3) Sample size: 200 vs 1,000
To balance GitHub API rate limits and signal stability, our free public scanner uses a 200-account sample. Specifically, we fetch the first 100 stargazers (to capture initial launch dynamics) and the most recent 100 stargazers (to capture current momentum).
For anomaly rates above 20%, a 200-account sample provides useful confidence for directional detection. Larger samples improve precision, which is why our $9 Full Report expands the audit to a 1,000-account sample and evaluates deeper metadata (like fork-to-star ratios and 1-year commit histories).
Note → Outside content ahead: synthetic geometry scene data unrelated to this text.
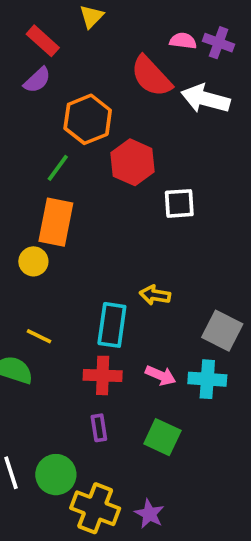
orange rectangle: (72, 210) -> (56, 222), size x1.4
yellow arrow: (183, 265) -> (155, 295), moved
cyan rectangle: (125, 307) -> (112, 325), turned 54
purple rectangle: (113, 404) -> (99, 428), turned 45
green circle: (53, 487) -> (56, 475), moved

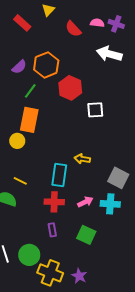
red semicircle: (151, 76) -> (73, 29), moved, size x0.7
purple semicircle: (37, 80) -> (19, 67), moved
pink arrow: (161, 375) -> (85, 202), turned -49

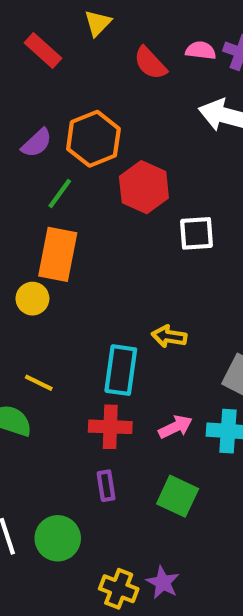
yellow cross: (50, 273) -> (119, 589), moved, size x0.7

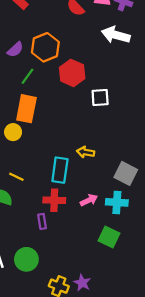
purple rectangle: (106, 486) -> (42, 221), moved
green square: (178, 496) -> (109, 237), moved

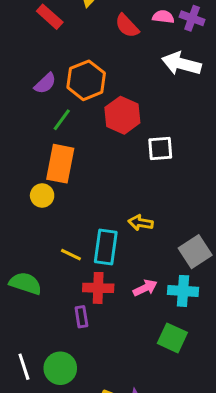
gray square: (126, 173) -> (195, 252), turned 30
yellow line: (16, 177) -> (71, 255), moved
However, 200 is usually enough to identify whether a repo is likely typical versus visibly unusual on basic metrics.
4) Known limitations
- Cannot distinguish bot campaigns from legitimate viral events.
- Cannot detect sophisticated bots using aged accounts.
- Regional developer communities (e.g., some accounts in emerging markets) may have low-activity patterns that mimic bots.
- Results reflect the sample, not the entire stargazer population.
5) Why no verdict
We intentionally avoid labels like "fake" or "real" for a repository. Signals can have many causes: legitimate launch spikes, influencer mentions, classroom cohorts, language-community concentration, or paid manipulation campaigns. This product is designed to expose measurable patterns so maintainers, investors, and users can apply their own context before drawing conclusions.